* [TASK PROMPT] The data must be written out once more, precisely as given.
*** RECORDS FOR PROCESSING Section Begins ***
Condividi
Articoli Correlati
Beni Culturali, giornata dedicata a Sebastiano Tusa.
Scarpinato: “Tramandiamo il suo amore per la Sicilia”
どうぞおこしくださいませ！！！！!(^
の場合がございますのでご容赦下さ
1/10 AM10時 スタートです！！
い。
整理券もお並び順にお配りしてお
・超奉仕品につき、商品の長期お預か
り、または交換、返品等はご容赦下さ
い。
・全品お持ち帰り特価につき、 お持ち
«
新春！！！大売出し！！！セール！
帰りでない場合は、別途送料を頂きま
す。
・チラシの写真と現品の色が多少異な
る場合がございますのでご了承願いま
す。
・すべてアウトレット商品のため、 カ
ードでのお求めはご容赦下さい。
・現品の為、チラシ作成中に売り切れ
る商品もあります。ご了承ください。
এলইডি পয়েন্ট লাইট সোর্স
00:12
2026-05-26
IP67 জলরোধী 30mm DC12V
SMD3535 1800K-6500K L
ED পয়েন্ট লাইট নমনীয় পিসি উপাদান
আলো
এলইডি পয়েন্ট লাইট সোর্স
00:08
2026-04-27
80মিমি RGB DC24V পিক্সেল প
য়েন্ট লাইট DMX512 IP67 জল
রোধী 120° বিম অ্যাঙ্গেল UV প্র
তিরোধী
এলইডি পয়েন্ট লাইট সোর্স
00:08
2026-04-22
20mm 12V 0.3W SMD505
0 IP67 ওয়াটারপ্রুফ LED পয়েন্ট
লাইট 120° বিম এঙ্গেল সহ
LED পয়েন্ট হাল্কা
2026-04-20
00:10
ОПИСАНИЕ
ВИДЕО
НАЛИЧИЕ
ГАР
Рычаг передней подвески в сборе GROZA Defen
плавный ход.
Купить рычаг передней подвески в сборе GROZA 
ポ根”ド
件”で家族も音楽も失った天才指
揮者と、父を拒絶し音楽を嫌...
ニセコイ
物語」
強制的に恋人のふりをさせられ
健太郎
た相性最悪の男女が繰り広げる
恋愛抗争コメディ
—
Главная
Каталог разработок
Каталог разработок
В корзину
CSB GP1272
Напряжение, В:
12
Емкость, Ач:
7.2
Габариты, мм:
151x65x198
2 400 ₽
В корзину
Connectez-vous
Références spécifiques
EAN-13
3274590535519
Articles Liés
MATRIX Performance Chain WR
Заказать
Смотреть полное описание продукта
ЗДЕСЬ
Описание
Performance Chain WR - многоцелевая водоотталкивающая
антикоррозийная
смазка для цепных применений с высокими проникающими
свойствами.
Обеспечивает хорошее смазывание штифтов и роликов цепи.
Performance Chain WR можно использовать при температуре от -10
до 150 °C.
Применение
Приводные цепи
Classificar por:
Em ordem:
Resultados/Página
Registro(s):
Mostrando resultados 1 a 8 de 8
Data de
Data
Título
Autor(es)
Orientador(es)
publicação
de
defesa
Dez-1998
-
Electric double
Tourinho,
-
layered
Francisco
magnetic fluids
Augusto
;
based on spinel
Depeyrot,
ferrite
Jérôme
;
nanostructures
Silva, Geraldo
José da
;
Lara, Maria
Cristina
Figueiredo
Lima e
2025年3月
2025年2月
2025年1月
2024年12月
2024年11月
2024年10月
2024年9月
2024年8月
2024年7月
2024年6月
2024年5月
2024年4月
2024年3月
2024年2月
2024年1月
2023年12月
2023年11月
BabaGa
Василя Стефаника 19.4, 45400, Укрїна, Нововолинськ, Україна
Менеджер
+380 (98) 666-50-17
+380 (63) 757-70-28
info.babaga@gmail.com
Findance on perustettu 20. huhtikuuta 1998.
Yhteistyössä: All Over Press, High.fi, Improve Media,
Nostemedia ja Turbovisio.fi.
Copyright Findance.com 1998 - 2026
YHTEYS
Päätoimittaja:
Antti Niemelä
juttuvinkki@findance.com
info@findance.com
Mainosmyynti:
*** RECORDS FOR PROCESSING Section Ends ***
* [ANSWER TO THIS EXERCISE]
Condividi
Articoli Correlati
Beni Culturali, giornata dedicata a Sebastiano Tusa.
Scarpinato: “Tramandiamo il suo amore per la Sicilia”
どうぞおこしくださいませ！！！！!(^
の場合がございますのでご容赦下さ
1/10 AM10時 スタートです！！
い。
整理券もお並び順にお配りしてお
・超奉仕品につき、商品の長期お預か
り、または交換、返品等はご容赦下さ
い。
・全品お持ち帰り特価につき、 お持ち
«
新春！！！大売出し！！！セール！
帰りでない場合は、別途送料を頂きま
す。
・チラシの写真と現品の色が多少異な
る場合がございますのでご了承願いま
す。
・すべてアウトレット商品のため、 カ
ードでのお求めはご容赦下さい。
・現品の為、チラシ作成中に売り切れ
る商品もあります。ご了承ください。
এলইডি পয়েন্ট লাইট সোর্স
00:12
2026-05-26
IP67 জলরোধী 30mm DC12V
SMD3535 1800K-6500K L
ED পয়েন্ট লাইট নমনীয় পিসি উপাদান
আলো
এলইডি পয়েন্ট লাইট সোর্স
00:08
2026-04-27
80মিমি RGB DC24V পিক্সেল প
য়েন্ট লাইট DMX512 IP67 জল
রোধী 120° বিম অ্যাঙ্গেল UV প্র
তিরোধী
এলইডি পয়েন্ট লাইট সোর্স
00:08
2026-04-22
20mm 12V 0.3W SMD505
0 IP67 ওয়াটারপ্রুফ LED পয়েন্ট
লাইট 120° বিম এঙ্গেল সহ
LED পয়েন্ট হাল্কা
2026-04-20
00:10
ОПИСАНИЕ
ВИДЕО
НАЛИЧИЕ
ГАР
Рычаг передней подвески в сборе GROZA Defen
плавный ход.
Купить рычаг передней подвески в сборе GROZA 
ポ根”ド
件”で家族も音楽も失った天才指
揮者と、父を拒絶し音楽を嫌...
ニセコイ
物語」
強制的に恋人のふりをさせられ
健太郎
た相性最悪の男女が繰り広げる
恋愛抗争コメディ
—
Главная
Каталог разработок
Каталог разработок
В корзину
CSB GP1272
Напряжение, В:
12
Емкость, Ач:
7.2
Габариты, мм:
151x65x198
2 400 ₽
В корзину
Connectez-vous
Références spécifiques
EAN-13
3274590535519
Articles Liés
MATRIX Performance Chain WR
Заказать
Смотреть полное описание продукта
ЗДЕСЬ
Описание
Performance Chain WR - многоцелевая водоотталкивающая
антикоррозийная
смазка для цепных применений с высокими проникающими
свойствами.
Обеспечивает хорошее смазывание штифтов и роликов цепи.
Performance Chain WR можно использовать при температуре от -10
до 150 °C.
Применение
Приводные цепи
Classificar por:
Em ordem:
Resultados/Página
Registro(s):
Mostrando resultados 1 a 8 de 8
Data de
Data
Título
Autor(es)
Orientador(es)
publicação
de
defesa
Dez-1998
-
Electric double
Tourinho,
-
layered
Francisco
magnetic fluids
Augusto
;
based on spinel
Depeyrot,
ferrite
Jérôme
;
nanostructures
Silva, Geraldo
José da
;
Lara, Maria
Cristina
Figueiredo
Lima e
2025年3月
2025年2月
2025年1月
2024年12月
2024年11月
2024年10月
2024年9月
2024年8月
2024年7月
2024年6月
2024年5月
2024年4月
2024年3月
2024年2月
2024年1月
2023年12月
2023年11月
BabaGa
Василя Стефаника 19.4, 45400, Укрїна, Нововолинськ, Україна
Менеджер
+380 (98) 666-50-17
+380 (63) 757-70-28
info.babaga@gmail.com
Findance on perustettu 20. huhtikuuta 1998.
Yhteistyössä: All Over Press, High.fi, Improve Media,
Nostemedia ja Turbovisio.fi.
Copyright Findance.com 1998 - 2026
YHTEYS
Päätoimittaja:
Antti Niemelä
juttuvinkki@findance.com
info@findance.com
Mainosmyynti:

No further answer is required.